Once upon a time, Ali Baba, in a series of unfortunate encounters with some thieves, discovered a magical cave they were using for a hideout with a quick getaway. It had two winding passageways, one branching off to the left of the entrance, the other to the right, meeting opposite the entrance to close in a ring shape. At the opposite end of the ring-shaped passageway from the entrance there was a wall with a magic hidden door joining the two sides, locked with a secret password: “Open Sesame”.

Every day, a thief would steal Ali Baba’s basket in the bazaar and run away, fleeing into this cave when he gave chase. And every day, Ali Baba would run down one passageway or the other, choosing randomly as he was never sure which route the thief took. But whichever pathway he chose, day after day, he would only come to a dead end, never catching the thief. After a few weeks of this, Ali Baba realized these thieves must be extraordinarily lucky. If both they and he were choosing one side randomly, he reasoned, they’d have one-in-a-million odds of having gotten away consistently for this long. So, Ali Baba cleverly hid himself in a basket near the wall, waited for another thief to come along, and learned of the secret door and the magic words.

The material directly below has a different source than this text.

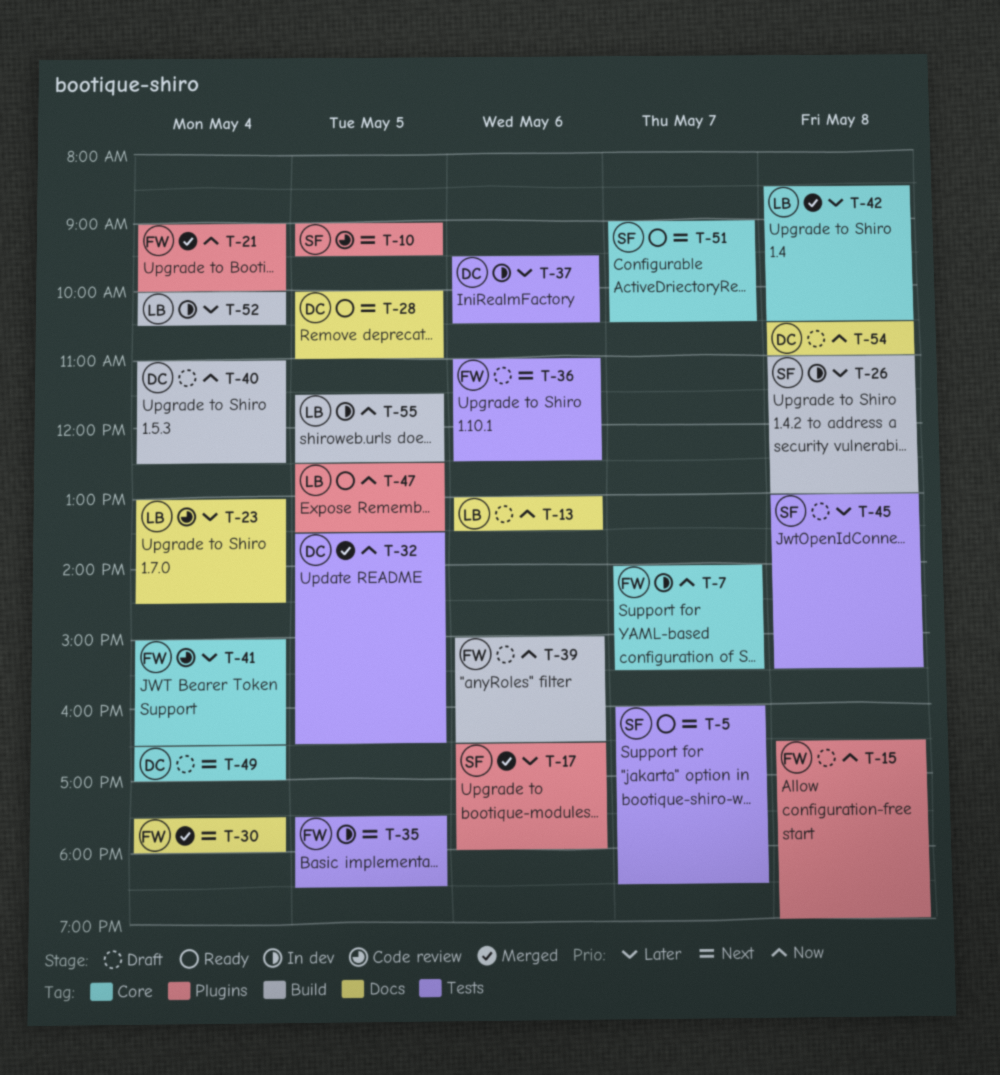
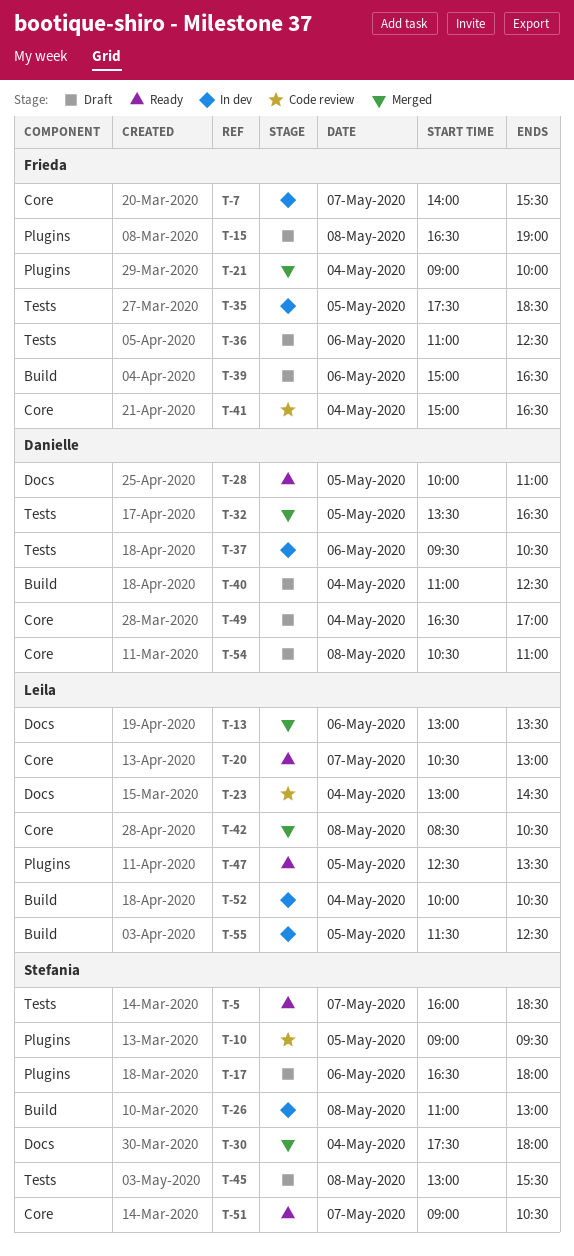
T-13, status: Draft -> Merged
T-17, status: Merged -> Draft
T-20: none -> present
T-30, owner: Frieda -> Stefania
T-54, label: Docs -> Core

Now suppose we have two travelers who have come upon the cave, Peggy (the prover) and Victor (the verifier). Peggy has heard the story of Ali Baba and knows the secret password to the hidden door, and wants to convince Victor of this fact, but without revealing the password to him, since that would spoil the fun.

And so they play a game. First, Peggy uniformly at random takes one of the two paths, while Victor waits outside the entrance so he cannot see her choice. Then, he chooses a path (also uniformly at random) and, standing at the fork, shouts to Peggy which path she should exit by, and Peggy must come out at the entrance Victor names. If Peggy really does know the password to the magic gate, this will be easy for her - if she’s on the wrong side, she can simply cross through the magic gate to appear at the desired exit. If she does not know the password, on the other hand, she only has a 50% chance of being correct each time.

By extending this to multiple repetitions, Peggy’s probability of being correct every single time if she does not actually know the password diminishes rapidly - it halves with each additional repetition. So, after only ten repetitions, if Peggy is repeatedly able to appear at the desired exit, Victor can be 99.9% sure that Peggy does indeed know the secret password, despite Peggy never having revealed it to him.

This is the principle behind zero-knowledge protocols. The prover says or does something to convince a verifier, to within an astronomically small probability they could be lying, that they possess a certain piece of knowledge, or have executed a certain series of steps, without revealing the “secret sauce”. Peggy and Victor’s game is an example of an interactive protocol for this particular problem instance; STARKs (and other related types of zero-knowledge protocols) are applicable to general computation (not just opening a door), and convert a simulated history of randomized interactive games into a non-interactive proof - a single output that can be efficiently verified.